*Supplied passage*
# Pets united



## Misi (Jul 13, 2009)

Simba and Leila are rather curious about what Lumi gets up to. Here they are supervising her lunch... poor thing! It was an interesting exercise to see how Lumi coped with the cats potentially stealing her food. She was great, even when I relieved her of the last unsuitable piece of bone. I hope she remains this laid-back!









And finally left in peace!!


----------



## Shiny (Mar 24, 2013)

Aside from Lumi's little mess there, I must say that you have some of the cleanest floors I've ever seen!

How do you do it, with 2 cats and a fluff ball of a dog?


----------



## lymorelynn (Oct 4, 2008)

Oh bless them :001_wub::001_wub: Lovely to see them all together :thumbup:


----------



## Misi (Jul 13, 2009)

Shiny said:


> Aside from Lumi's little mess there, I must say that you have some of the cleanest floors I've ever seen!
> 
> How do you do it, with 2 cats and a fluff ball of a dog?


He he! It's an optical illusion and a trick of the light. Although it wasn't that dusty, there were greasy smears all over it. It was a bit of a health hazard . I have since mopped it... I spray where Lumi's eaten with an organic cleaner so that keeps on top of it up to a point!!


----------



## Tessah (Jun 19, 2013)

That's an interesting tail 
Very colour co-ordinated fluffies


----------



## Kimbles38 (Jun 9, 2013)

Oh they are so cute.

Love the black stripe on the tail.


----------



## wind1 (Oct 24, 2010)

Shiny said:


> Aside from Lumi's little mess there, I must say that you have some of the cleanest floors I've ever seen!
> 
> How do you do it, with 2 cats and a fluff ball of a dog?


I was thinking exactly the same, I noticed the clean floors before I actually looked at the cats and dog properly (sorry!)


----------



## Misi (Jul 13, 2009)

wind1 said:


> I was thinking exactly the same, I noticed the clean floors before I actually looked at the cats and dog properly (sorry!)


My mum would be proud


----------



## wind1 (Oct 24, 2010)

Misi said:


> My mum would be proud


I'm sure she would. It all looks very clean and tidy, pictures hung perfectly straight on the wall and even colour co-ordinated pets. I wish I could say the same about my house. Look at my mismatched cats!


----------

*Task 1*
Find every line in the entries below that contains the word "marzo", and copy each of those lines.

*Extracted data*
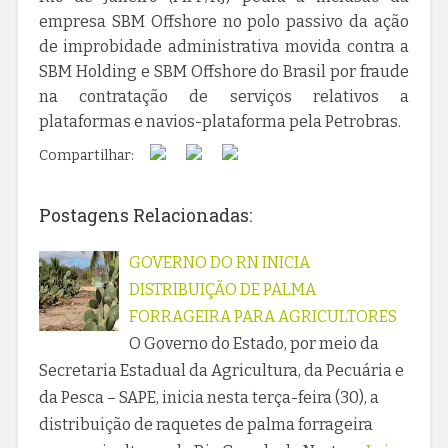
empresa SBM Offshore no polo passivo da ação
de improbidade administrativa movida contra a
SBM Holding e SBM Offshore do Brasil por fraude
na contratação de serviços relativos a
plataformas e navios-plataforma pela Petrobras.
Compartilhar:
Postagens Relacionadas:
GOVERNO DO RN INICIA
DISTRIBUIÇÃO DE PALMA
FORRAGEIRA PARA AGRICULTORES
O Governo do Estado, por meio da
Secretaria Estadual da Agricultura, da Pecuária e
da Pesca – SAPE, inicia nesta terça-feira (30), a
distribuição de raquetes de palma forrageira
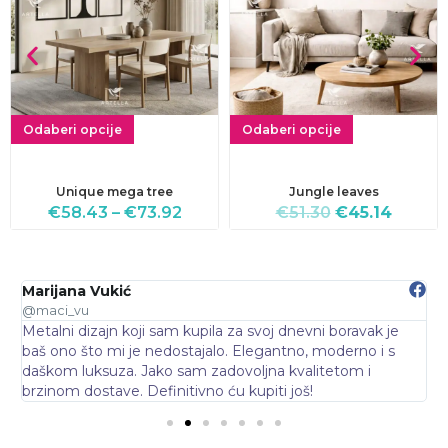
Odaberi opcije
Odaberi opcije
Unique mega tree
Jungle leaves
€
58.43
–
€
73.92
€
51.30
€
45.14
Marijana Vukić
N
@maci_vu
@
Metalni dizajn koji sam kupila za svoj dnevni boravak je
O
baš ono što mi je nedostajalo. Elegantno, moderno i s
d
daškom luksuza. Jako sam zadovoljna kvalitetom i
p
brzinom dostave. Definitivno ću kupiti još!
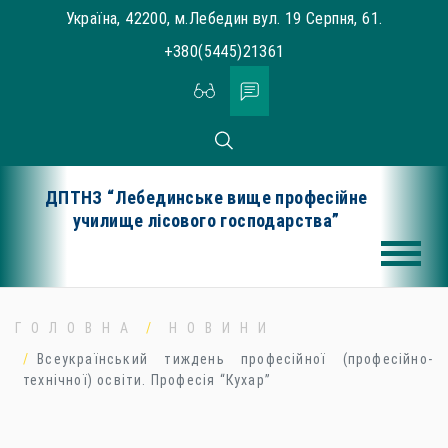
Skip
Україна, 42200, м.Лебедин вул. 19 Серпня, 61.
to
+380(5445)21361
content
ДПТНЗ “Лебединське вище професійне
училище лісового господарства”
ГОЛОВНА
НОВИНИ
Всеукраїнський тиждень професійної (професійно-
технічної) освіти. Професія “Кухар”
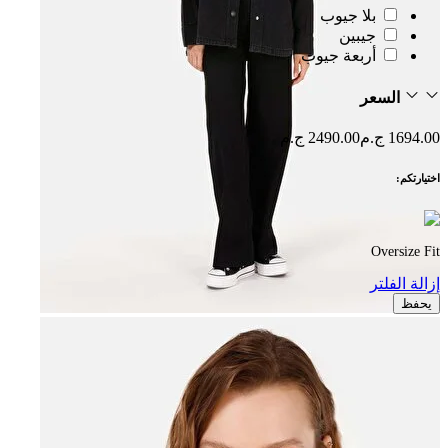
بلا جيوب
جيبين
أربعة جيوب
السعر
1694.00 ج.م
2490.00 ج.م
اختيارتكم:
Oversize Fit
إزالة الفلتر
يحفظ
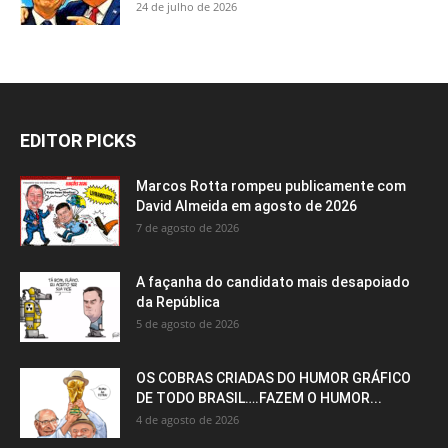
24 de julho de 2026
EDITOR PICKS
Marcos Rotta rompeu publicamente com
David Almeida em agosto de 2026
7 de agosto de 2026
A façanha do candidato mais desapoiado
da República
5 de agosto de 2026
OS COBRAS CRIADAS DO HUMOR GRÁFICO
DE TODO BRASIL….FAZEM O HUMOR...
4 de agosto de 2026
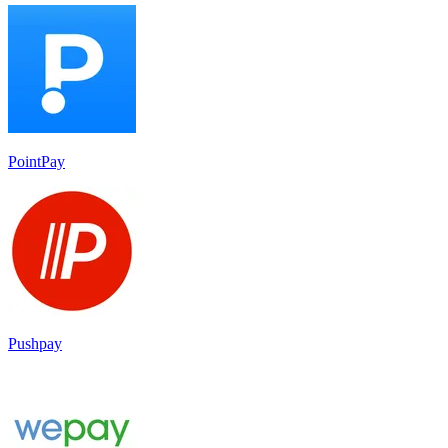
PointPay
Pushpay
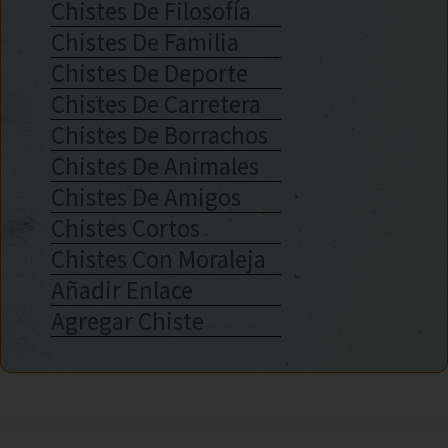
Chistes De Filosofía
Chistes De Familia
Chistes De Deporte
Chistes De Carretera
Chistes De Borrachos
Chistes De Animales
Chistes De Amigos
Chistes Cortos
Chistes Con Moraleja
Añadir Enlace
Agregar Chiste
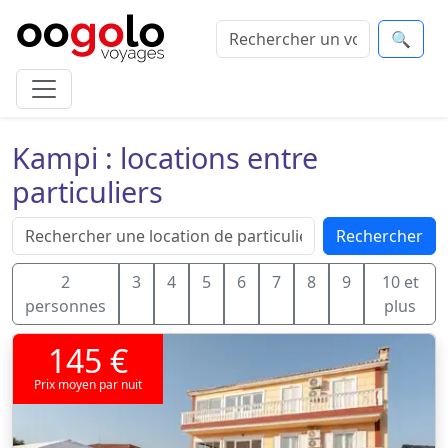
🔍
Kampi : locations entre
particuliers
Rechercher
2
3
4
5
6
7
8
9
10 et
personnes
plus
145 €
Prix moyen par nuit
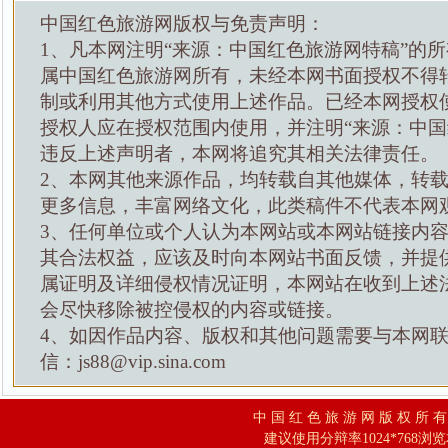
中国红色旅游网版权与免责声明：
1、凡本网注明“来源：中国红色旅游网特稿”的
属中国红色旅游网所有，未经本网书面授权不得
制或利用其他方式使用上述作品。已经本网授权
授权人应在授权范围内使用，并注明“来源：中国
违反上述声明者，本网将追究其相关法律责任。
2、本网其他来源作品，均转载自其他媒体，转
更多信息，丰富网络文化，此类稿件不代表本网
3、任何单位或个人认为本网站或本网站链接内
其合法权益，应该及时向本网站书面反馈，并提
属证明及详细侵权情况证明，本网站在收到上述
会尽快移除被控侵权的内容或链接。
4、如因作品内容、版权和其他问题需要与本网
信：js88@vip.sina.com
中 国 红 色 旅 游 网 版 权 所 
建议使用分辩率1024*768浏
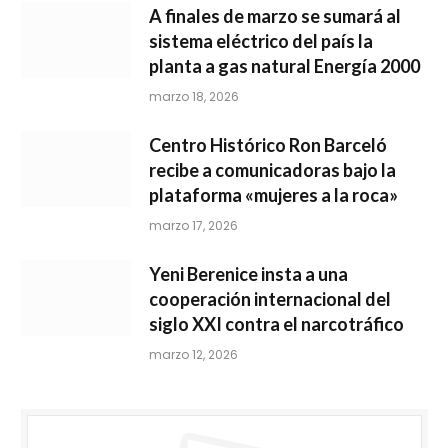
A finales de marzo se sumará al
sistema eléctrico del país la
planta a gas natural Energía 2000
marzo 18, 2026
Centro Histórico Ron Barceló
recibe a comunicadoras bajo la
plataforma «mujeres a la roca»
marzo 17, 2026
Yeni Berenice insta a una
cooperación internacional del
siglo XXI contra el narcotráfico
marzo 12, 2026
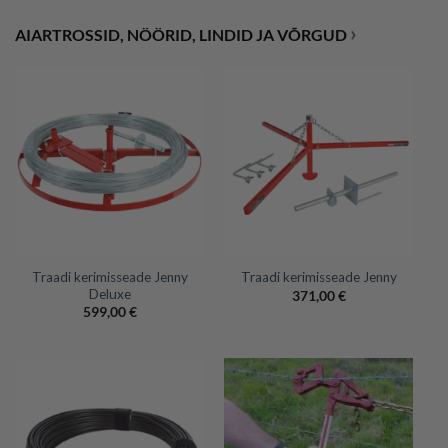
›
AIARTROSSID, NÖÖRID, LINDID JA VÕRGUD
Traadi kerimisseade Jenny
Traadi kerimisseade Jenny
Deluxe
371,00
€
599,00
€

*Task 2*
Output the pets thread word for word, everything from "Simba and Leila" down to "left in peace!!".

*Written reply 1*
A finales de marzo se sumará al
marzo 18, 2026
marzo 17, 2026
marzo 12, 2026

*Written reply 2*
Simba and Leila are rather curious about what Lumi gets up to. Here they are supervising her lunch... poor thing! It was an interesting exercise to see how Lumi coped with the cats potentially stealing her food. She was great, even when I relieved her of the last unsuitable piece of bone. I hope she remains this laid-back!









And finally left in peace!!